- [STATED GOAL] Copy without change the part of the items below that opens with the line containing "common name: White tackstem" and closes with the final line of the items, including both of those lines.

- [INPUT DATA]
* Begin *
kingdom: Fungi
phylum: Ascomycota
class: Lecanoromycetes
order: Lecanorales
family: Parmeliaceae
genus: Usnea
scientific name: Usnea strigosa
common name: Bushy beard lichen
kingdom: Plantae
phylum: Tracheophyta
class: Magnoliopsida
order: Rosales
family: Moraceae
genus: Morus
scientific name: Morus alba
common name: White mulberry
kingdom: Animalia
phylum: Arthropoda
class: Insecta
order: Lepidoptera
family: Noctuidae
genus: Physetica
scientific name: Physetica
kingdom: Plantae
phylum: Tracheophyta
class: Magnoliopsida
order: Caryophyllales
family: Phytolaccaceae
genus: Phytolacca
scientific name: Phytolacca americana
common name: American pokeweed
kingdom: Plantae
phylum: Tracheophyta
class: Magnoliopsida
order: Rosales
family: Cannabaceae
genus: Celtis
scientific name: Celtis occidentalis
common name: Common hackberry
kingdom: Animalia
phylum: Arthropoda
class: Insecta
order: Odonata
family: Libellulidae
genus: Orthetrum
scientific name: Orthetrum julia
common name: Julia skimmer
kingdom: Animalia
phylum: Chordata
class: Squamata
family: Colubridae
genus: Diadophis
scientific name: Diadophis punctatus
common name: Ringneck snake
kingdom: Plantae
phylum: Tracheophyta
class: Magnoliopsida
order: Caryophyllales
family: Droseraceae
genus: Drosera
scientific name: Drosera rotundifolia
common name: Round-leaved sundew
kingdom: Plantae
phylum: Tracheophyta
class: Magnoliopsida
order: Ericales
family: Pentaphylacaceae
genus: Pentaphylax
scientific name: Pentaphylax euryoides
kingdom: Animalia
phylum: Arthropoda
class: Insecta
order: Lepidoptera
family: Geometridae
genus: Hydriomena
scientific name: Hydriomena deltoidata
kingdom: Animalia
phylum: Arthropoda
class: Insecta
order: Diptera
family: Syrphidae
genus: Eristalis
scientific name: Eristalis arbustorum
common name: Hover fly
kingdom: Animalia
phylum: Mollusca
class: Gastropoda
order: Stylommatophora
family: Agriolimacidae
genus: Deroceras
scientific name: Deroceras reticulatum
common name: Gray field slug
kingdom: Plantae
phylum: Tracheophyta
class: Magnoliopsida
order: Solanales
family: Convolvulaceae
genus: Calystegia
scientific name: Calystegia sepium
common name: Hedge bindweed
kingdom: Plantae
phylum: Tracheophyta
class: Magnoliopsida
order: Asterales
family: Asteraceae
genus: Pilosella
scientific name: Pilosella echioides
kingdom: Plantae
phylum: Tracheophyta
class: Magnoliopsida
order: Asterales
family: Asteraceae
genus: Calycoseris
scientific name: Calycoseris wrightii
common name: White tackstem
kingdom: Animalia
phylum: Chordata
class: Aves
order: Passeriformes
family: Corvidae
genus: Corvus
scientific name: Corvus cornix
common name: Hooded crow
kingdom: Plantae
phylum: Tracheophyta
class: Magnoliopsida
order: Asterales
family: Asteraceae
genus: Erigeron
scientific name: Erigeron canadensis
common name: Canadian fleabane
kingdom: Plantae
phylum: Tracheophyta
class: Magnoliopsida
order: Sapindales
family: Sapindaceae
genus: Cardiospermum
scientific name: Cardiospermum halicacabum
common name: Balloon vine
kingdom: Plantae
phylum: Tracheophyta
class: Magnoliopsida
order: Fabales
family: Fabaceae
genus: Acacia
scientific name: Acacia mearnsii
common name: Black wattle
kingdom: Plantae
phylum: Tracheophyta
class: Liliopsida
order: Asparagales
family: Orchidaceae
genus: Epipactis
* End *
- [OUTPUT]
common name: White tackstem
kingdom: Animalia
phylum: Chordata
class: Aves
order: Passeriformes
family: Corvidae
genus: Corvus
scientific name: Corvus cornix
common name: Hooded crow
kingdom: Plantae
phylum: Tracheophyta
class: Magnoliopsida
order: Asterales
family: Asteraceae
genus: Erigeron
scientific name: Erigeron canadensis
common name: Canadian fleabane
kingdom: Plantae
phylum: Tracheophyta
class: Magnoliopsida
order: Sapindales
family: Sapindaceae
genus: Cardiospermum
scientific name: Cardiospermum halicacabum
common name: Balloon vine
kingdom: Plantae
phylum: Tracheophyta
class: Magnoliopsida
order: Fabales
family: Fabaceae
genus: Acacia
scientific name: Acacia mearnsii
common name: Black wattle
kingdom: Plantae
phylum: Tracheophyta
class: Liliopsida
order: Asparagales
family: Orchidaceae
genus: Epipactis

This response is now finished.